Muhammad Ashraf Wani, former president of the mega fruit mandi at Aglar Shopian, told Kashmir Reader that the ban is a good move and quality control is of prime importance to the fruit industry, but a monopoly of particular companies should not be created.
“The HMO spray season is near and oil companies have already built up stock as per the requirement in Kashmir. If all these companies do not get the licence on time, it may result in shortage of supply, rise in rates, black marketing and monopoly,” Wani said, appealing to companies to get the licence so that growers in Kashmir wouldn’t face any inconvenience in the coming season.
A senior official at the horticulture department told Kashmir Reader that panic is unnecessarily being created among growers that there will be shortage of supply in spring, and it is also being said that people may come out on roads against this move.

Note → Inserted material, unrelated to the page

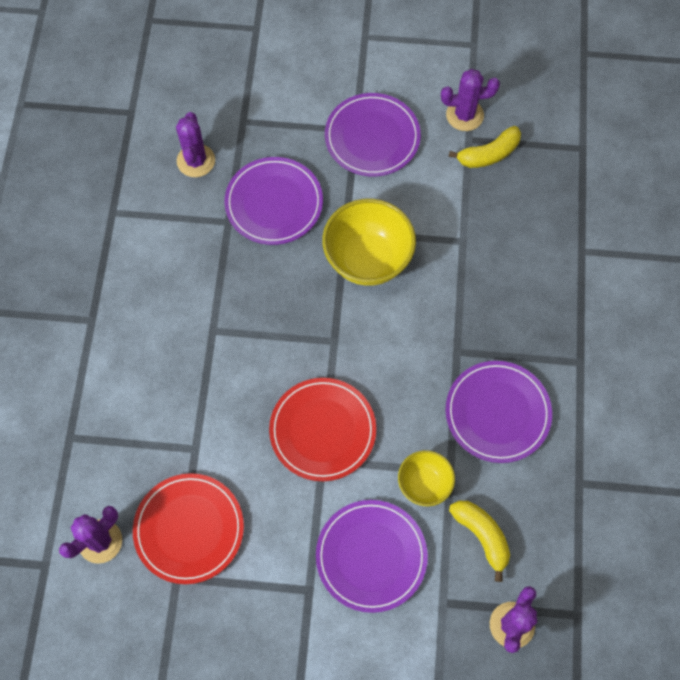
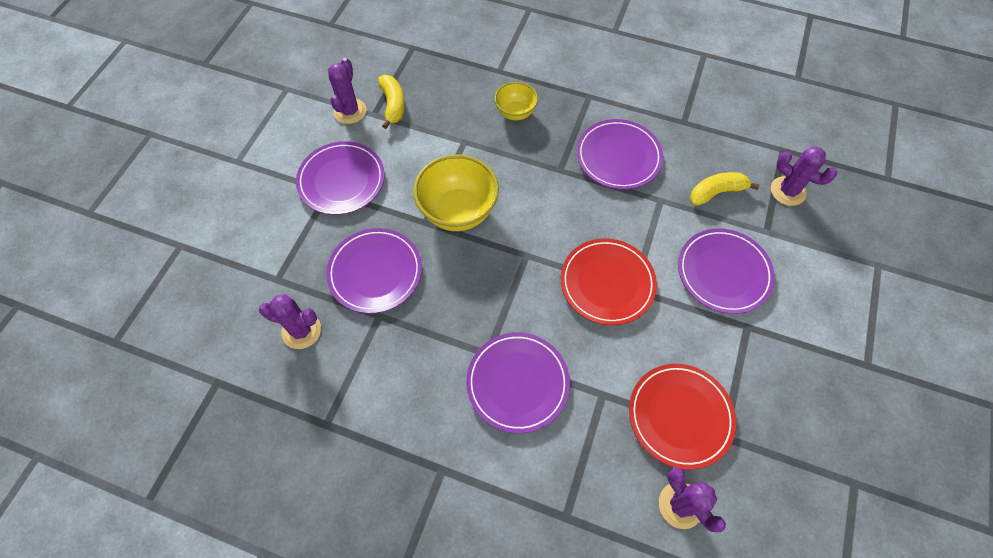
camera: 75 degrees left, 5 degrees down
(188, 365) = (517, 383): none -> purple plate
(424, 484) = (668, 220): yellow bowl -> yellow bowl (515, 113)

“But when the move is pro-farmer, why would they protest? The government has taken this move to ensure the quality of HMOs so that they do no damage to the crop or trees in future,” the official said.
Director of Horticulture in Kashmir, Aijaz Ahmad Bhat told Kashmir Reader that the department is working on a plan so that every company obtains the licence. “I don’t say any particular company is selling sub-standard product, but what if there are one or two? If companies are sure of their product, they surely will obtain the licence,” Bhat said.